Problem to work on. Using the data below, copy each line that includes the word "outside".

[Dataset entries]
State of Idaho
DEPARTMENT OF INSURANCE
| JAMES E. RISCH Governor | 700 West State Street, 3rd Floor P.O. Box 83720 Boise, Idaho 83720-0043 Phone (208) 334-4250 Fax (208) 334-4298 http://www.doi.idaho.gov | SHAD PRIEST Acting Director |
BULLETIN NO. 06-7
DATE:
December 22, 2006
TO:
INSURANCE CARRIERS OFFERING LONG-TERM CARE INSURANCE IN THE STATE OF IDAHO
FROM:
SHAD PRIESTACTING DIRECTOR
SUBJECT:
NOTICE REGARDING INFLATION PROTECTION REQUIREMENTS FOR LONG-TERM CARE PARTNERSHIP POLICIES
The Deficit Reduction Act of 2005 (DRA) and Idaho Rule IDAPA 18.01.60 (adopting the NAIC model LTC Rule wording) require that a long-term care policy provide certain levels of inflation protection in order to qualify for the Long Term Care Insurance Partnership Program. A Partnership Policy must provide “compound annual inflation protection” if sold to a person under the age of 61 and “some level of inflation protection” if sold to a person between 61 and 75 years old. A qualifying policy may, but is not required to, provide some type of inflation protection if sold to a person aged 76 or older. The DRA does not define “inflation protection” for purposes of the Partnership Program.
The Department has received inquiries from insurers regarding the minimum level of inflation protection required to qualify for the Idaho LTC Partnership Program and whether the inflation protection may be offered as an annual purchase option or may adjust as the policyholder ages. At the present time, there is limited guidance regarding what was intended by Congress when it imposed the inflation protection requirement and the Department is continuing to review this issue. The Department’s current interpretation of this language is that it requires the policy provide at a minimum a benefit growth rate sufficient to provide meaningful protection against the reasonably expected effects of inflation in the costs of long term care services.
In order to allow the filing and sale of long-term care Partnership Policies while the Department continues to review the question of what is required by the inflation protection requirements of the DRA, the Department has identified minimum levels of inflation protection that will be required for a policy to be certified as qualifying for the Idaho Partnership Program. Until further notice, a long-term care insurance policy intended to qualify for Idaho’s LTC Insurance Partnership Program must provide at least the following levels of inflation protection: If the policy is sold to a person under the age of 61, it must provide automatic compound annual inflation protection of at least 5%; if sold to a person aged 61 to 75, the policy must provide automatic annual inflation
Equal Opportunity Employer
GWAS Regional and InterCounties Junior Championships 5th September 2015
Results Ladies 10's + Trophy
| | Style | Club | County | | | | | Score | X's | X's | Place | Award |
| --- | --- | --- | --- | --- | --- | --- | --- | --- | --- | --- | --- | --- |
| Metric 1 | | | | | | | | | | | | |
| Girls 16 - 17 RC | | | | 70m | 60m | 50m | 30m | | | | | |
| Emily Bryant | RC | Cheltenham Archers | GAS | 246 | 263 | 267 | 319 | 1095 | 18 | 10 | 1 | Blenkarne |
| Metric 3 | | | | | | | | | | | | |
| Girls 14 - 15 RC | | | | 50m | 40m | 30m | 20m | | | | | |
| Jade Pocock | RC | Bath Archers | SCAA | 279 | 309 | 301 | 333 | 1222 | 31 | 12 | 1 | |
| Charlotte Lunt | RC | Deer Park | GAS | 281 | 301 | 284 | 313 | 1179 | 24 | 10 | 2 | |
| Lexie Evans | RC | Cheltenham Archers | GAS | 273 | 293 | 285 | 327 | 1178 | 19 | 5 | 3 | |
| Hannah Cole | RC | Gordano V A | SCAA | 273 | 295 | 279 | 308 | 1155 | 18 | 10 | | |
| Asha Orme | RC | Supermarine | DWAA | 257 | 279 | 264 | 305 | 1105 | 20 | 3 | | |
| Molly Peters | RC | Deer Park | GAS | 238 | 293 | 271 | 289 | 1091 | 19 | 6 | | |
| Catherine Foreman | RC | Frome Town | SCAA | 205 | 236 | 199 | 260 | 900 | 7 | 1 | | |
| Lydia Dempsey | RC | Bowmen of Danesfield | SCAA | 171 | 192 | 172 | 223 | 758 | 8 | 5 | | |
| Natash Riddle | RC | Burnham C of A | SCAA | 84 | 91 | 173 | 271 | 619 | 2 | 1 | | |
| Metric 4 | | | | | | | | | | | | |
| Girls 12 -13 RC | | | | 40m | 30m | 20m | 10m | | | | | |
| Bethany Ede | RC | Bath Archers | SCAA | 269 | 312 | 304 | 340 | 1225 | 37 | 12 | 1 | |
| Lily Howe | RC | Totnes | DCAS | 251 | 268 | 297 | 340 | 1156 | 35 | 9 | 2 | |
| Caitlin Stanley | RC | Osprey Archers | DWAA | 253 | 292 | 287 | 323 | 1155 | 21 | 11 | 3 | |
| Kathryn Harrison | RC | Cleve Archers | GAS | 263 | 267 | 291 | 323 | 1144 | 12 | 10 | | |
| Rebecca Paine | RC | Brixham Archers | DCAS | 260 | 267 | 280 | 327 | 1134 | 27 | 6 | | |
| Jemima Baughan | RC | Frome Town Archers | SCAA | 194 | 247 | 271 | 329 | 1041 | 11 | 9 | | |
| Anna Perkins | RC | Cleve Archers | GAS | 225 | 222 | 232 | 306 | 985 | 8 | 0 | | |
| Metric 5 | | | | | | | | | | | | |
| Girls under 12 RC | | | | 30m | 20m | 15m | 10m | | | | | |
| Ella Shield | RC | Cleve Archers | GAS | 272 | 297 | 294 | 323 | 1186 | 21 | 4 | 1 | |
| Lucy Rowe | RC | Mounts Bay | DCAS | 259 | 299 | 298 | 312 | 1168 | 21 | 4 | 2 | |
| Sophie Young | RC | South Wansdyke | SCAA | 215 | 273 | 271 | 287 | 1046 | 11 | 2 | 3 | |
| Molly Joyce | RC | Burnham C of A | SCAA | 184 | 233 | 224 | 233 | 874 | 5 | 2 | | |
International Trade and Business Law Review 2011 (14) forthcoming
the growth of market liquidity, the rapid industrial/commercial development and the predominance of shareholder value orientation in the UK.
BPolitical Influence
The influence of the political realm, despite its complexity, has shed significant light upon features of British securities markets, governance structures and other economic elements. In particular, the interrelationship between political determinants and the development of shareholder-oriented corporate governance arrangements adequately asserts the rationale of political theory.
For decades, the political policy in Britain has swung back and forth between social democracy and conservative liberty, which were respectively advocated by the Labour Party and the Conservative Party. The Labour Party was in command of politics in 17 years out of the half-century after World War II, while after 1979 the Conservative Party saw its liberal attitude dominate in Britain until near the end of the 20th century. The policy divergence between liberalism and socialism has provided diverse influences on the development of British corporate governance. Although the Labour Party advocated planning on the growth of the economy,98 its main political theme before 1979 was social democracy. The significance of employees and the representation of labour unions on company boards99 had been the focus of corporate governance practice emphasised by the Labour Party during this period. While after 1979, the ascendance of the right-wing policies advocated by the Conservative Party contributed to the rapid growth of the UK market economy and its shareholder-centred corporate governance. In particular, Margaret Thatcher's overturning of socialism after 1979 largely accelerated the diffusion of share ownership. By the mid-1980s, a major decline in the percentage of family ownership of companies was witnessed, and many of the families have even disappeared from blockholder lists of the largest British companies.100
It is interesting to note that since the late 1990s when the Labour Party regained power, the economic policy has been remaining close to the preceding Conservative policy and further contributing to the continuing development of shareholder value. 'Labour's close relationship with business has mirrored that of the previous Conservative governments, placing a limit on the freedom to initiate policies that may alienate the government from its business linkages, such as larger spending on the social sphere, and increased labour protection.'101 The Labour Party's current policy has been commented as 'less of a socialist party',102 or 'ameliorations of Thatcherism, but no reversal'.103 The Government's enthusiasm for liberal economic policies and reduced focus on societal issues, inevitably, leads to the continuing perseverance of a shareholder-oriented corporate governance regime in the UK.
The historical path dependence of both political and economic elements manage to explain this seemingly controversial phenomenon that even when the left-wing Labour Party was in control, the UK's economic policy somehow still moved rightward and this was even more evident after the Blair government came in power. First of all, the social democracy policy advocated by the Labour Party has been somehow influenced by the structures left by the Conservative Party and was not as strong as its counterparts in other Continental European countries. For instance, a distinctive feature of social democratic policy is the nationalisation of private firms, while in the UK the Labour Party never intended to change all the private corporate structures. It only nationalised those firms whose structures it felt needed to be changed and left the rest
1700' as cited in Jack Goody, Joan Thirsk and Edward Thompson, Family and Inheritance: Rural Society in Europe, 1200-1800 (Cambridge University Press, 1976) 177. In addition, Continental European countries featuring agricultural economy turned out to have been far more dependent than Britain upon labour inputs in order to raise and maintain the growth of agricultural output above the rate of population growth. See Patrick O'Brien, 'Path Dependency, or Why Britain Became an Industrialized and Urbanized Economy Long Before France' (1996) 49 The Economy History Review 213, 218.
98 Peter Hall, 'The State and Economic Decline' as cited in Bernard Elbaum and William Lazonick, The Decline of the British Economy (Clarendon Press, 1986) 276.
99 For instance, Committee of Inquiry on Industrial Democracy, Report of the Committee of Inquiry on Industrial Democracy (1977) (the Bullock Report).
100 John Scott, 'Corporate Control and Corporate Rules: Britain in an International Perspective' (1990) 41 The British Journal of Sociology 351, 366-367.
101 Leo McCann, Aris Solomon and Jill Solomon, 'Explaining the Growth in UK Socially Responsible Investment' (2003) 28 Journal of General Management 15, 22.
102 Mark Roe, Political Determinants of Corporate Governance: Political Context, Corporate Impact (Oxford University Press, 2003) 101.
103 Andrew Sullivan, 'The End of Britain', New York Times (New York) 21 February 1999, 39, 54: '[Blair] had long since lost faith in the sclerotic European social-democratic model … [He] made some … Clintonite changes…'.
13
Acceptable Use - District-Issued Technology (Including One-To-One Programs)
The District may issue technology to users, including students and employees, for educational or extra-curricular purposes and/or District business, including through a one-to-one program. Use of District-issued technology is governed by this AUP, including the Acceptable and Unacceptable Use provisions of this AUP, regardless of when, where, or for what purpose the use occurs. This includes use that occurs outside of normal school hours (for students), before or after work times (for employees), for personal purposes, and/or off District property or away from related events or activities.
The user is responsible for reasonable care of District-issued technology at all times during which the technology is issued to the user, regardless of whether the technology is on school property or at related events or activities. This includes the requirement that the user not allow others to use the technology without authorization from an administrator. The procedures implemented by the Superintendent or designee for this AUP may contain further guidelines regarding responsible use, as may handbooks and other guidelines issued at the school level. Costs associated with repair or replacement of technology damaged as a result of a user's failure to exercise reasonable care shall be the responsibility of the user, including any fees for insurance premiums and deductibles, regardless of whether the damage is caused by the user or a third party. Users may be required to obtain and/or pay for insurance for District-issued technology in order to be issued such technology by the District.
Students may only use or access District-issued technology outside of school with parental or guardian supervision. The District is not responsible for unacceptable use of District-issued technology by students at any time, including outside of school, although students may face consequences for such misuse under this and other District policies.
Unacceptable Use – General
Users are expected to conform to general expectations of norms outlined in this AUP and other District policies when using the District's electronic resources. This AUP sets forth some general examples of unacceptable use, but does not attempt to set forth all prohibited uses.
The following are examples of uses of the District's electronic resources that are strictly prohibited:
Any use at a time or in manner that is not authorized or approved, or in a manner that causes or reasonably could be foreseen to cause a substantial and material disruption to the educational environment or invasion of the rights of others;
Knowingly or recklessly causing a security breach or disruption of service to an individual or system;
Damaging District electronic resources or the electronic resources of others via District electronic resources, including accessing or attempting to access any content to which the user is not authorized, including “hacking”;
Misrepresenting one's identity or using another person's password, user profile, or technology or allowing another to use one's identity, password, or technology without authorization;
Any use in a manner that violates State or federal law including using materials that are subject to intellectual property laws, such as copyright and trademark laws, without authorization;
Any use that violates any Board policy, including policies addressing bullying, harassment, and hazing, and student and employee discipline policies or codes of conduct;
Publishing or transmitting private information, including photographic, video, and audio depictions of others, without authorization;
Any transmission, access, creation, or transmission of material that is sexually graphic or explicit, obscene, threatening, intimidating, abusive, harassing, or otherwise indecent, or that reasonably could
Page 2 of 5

Solution to this problem.
The District may issue technology to users, including students and employees, for educational or extra-curricular purposes and/or District business, including through a one-to-one program. Use of District-issued technology is governed by this AUP, including the Acceptable and Unacceptable Use provisions of this AUP, regardless of when, where, or for what purpose the use occurs. This includes use that occurs outside of normal school hours (for students), before or after work times (for employees), for personal purposes, and/or off District property or away from related events or activities.
Students may only use or access District-issued technology outside of school with parental or guardian supervision. The District is not responsible for unacceptable use of District-issued technology by students at any time, including outside of school, although students may face consequences for such misuse under this and other District policies.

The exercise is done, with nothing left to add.